Bien que je sois plutôt âgée et que la mémoire me joue des tours, la première personne dont je souviens est Bartomeu Maholà, qui le 13 février 1148 a obtenu un genre de garde des terres de mes environs.

Onze générations plus tard, mes habitants ont obtenu la pleine propriété. Margarida Maholà, qui en 1507 obtint la seigneurie directe concédée par le monastère de Sous. J'ai eu la chance de changer de mains, car il se trouve actuellement en ruines.

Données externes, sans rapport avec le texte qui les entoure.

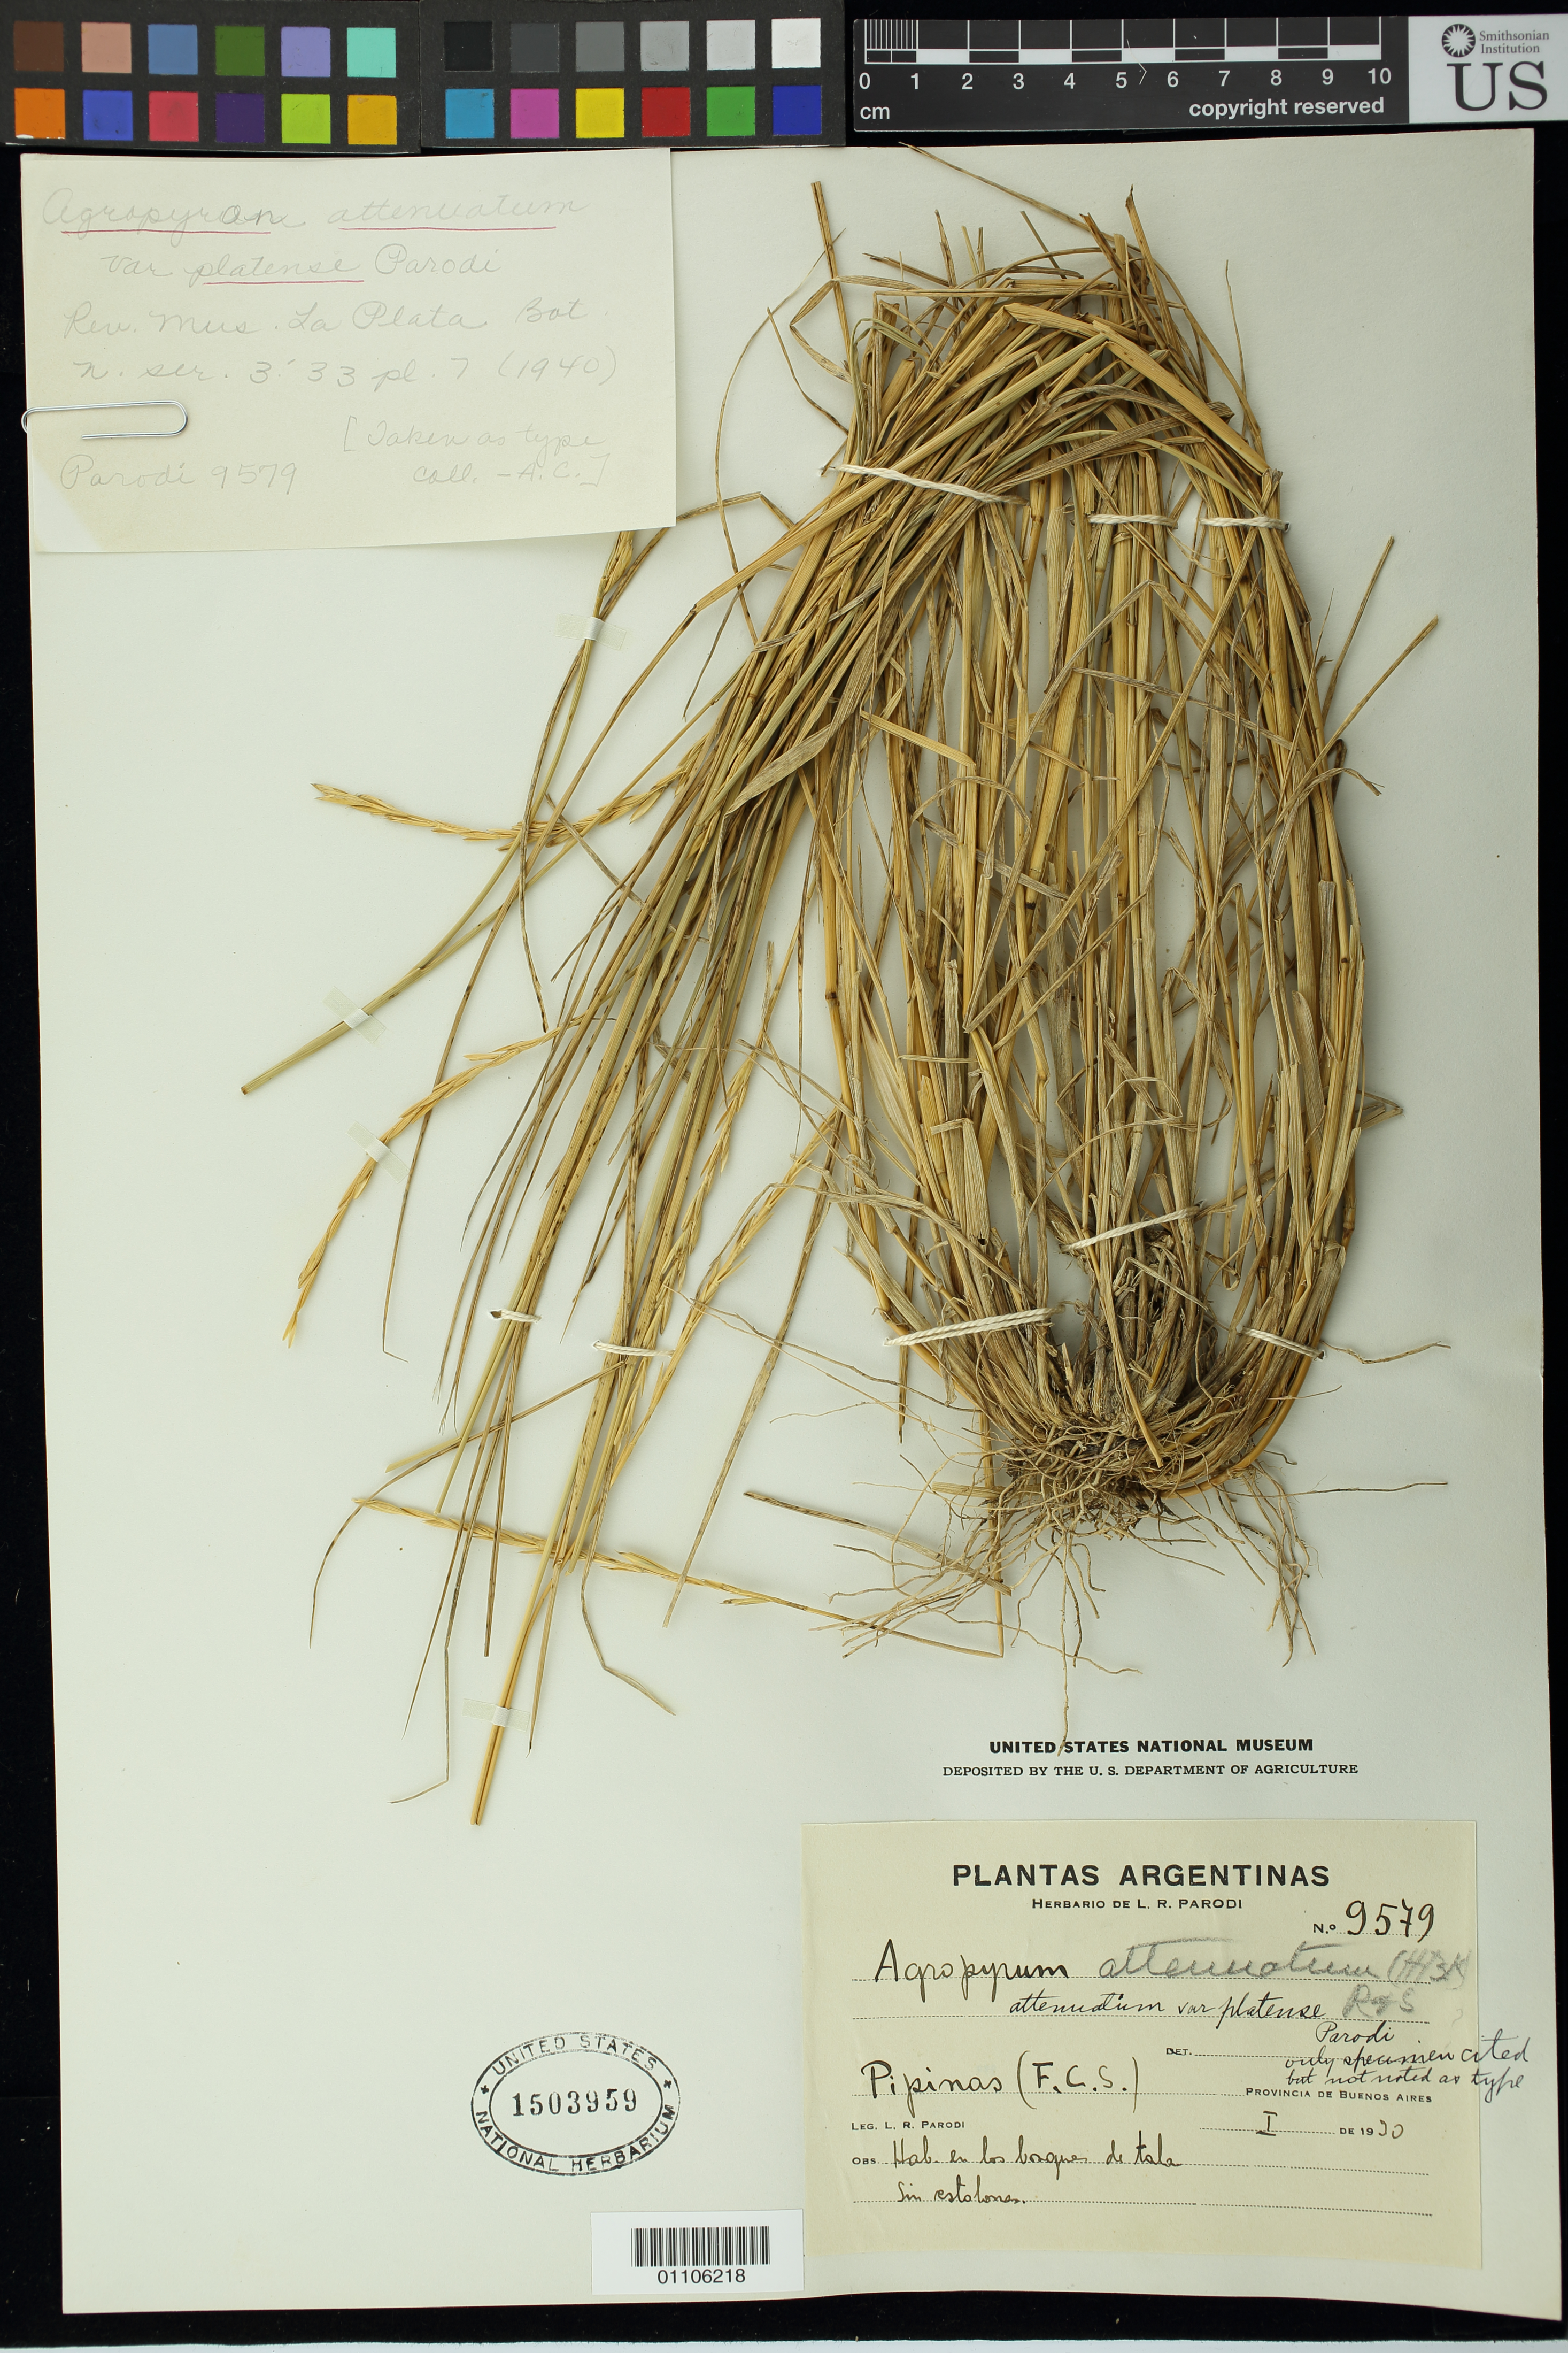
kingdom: Plantae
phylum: Tracheophyta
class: Liliopsida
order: Poales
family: Poaceae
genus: Agropyron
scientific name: Agropyron attenuatum var. platense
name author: Parodi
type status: Isotype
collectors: L. R. Parodi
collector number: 9579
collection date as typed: Jan 1930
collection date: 1930-01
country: Argentina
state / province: Buenos Aires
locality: Pipinas (F.C.S.), provincia de Buenos Aires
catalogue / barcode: US 1503959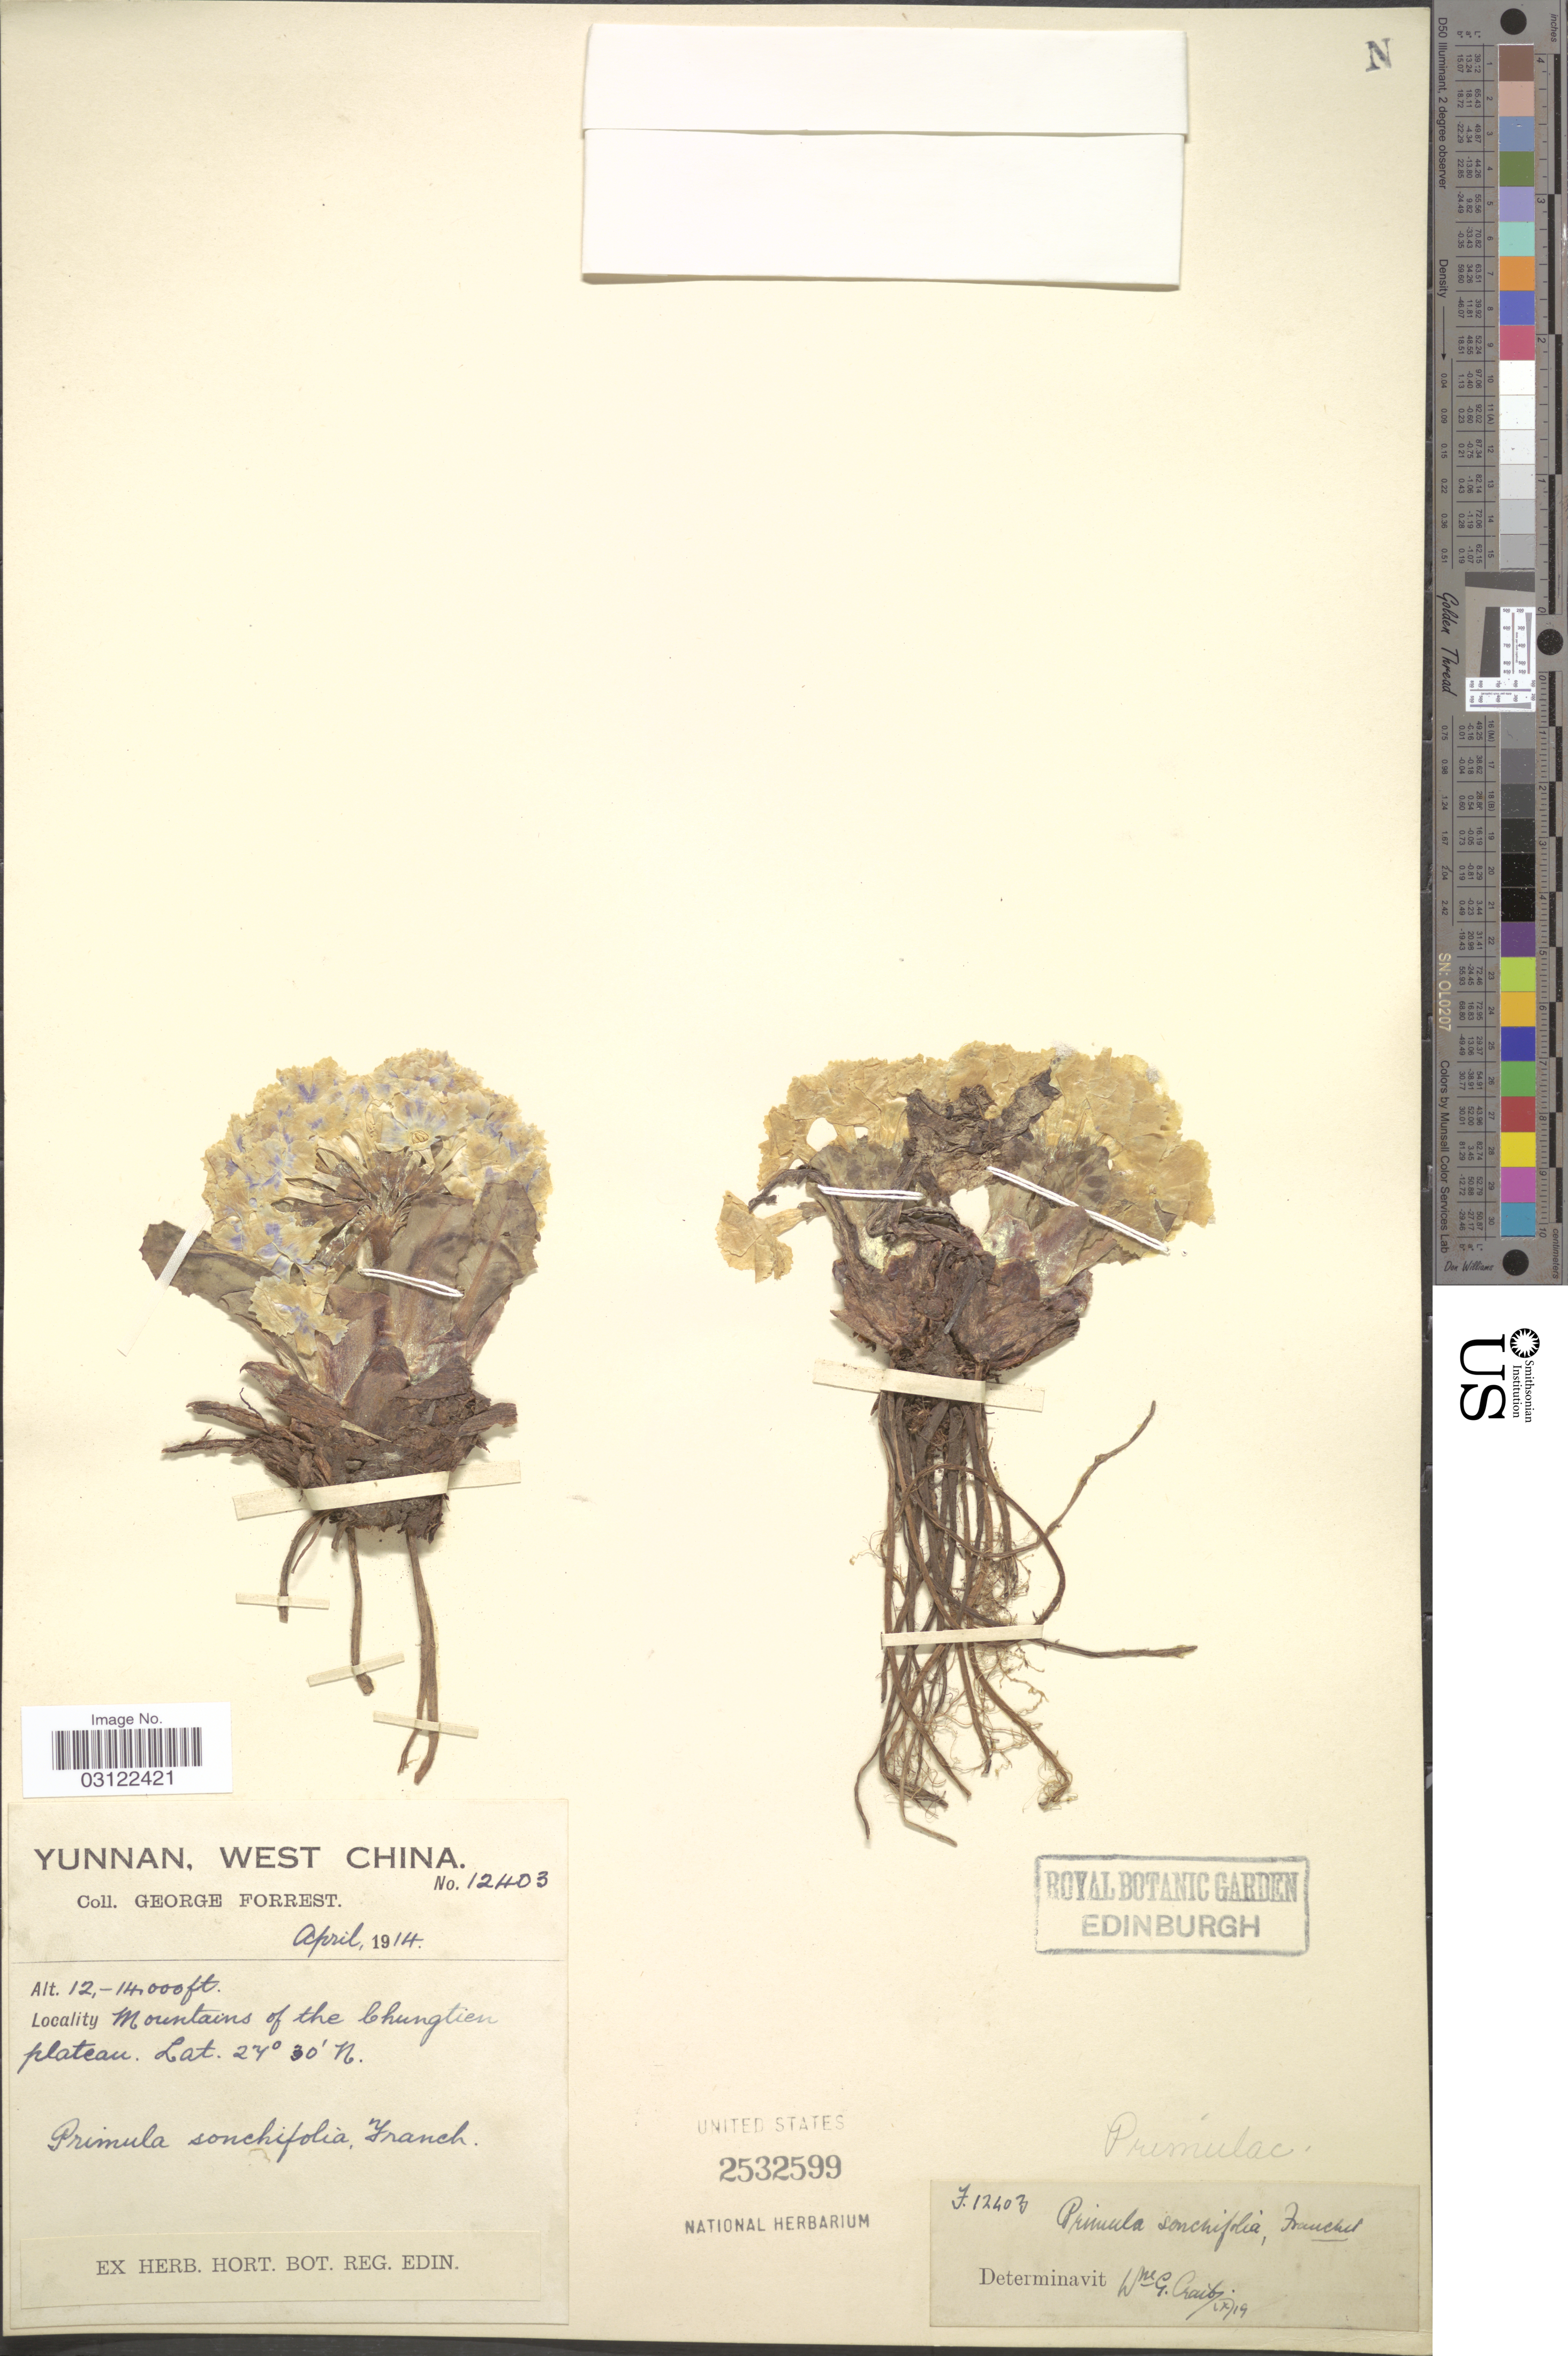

J'ai vu passer plusieurs générations et chacune a modifié et transformé en fonction des besoins de chaque époque. Ils m'ont tellement transformé que je ne ressemble plus à ce que j'étais au début, et je me suis beaucoup agrandi. La transformation principale a eu lieu au XVIIIè siècle, qui m'a donné mon aspect actuel.

Avec tant d'années, j'en ai vu de toutes les couleurs. L'épisode le plus poignant que j'ai vécu fut durant la Guerre d'Espagne (1808-1814). Des partisans de Napoléon commandés par un voisin ont assassiné Ramon Maholà i Llongarriu (1814) à l'âge de 33 ans. À la fin de la guerre, la veuve a été appelée à déclarer conte ce malfaiteur. Comme elle avait peur des représailles, elle m'a fait fortifier avec les deux tours actuelles de guet.

Après le Décret de Nouvelle Construction de Philipe V (1713) de nombreuses familles ont perdu le nom de la maison. Jusqu'à ce moment-là, peu importait s'il y a avait un héritier ou une héritière, les enfants conservaient toujours le nom de la maison qui les accueillait. Ce fut rapidement mon tour, vu que Ramon Maholà i Llongarriu a seulement eu une fille, née en 1808, Mª Teresa Maholà i Masó, qui n'a pas pu donner mon nom à ses enfants.

À la fin du XXè siècle, toute ma structure a été refaite, depuis les fondations jusqu'à la toiture, et bien que je sois actuellement en bonne santé, ils n'arrêtent pas de me « maquiller » comme ils disent !

Si je ne me trompe pas, j'accueille actuellement les 33ème, 34ème et 35ème générations après Bartomeu. J'espère qu'ils ont encore beaucoup d'énergie pour me maintenir sur pieds, car je sais à coup sûr qu'ils en ont l'intention

Tous ceux qui descendent ici et qui sont un peu curieux, mes hôtes et moi-même seront ravis de continuer à leur expliquer les batailles, les troubles et émeutes qui ont eu lieu entre ces pierres au cours de huit siècles.

Pendant votre séjour, vous pourrez visiter certains coins de notre maison où vous connaitrez l'histoire de la même et de la région avec tous les détails et découvrent l'utilité des vieux équipements qui ne sont plus en cours d'utilisation.

Selon la durée de votre séjour, nous vous offrons une tasse de café ou de vin et biscuits ou scrub-dîner dans notre cellier.

En quelques mots

  • Can Maholà en arabe signifie "Le Respecté".
  • Datée sur un parchemin depuis plus de 800 ans.
  • Pendant la Guerre d'Espagne elle fut fortifiée et elle conserve actuellement deux petites tours de guet.
  • La maison a toujours été régie par la même famille.
  • Les générations 33ème, 34ème et 35ème de la famille Maholà y vivent actuellement.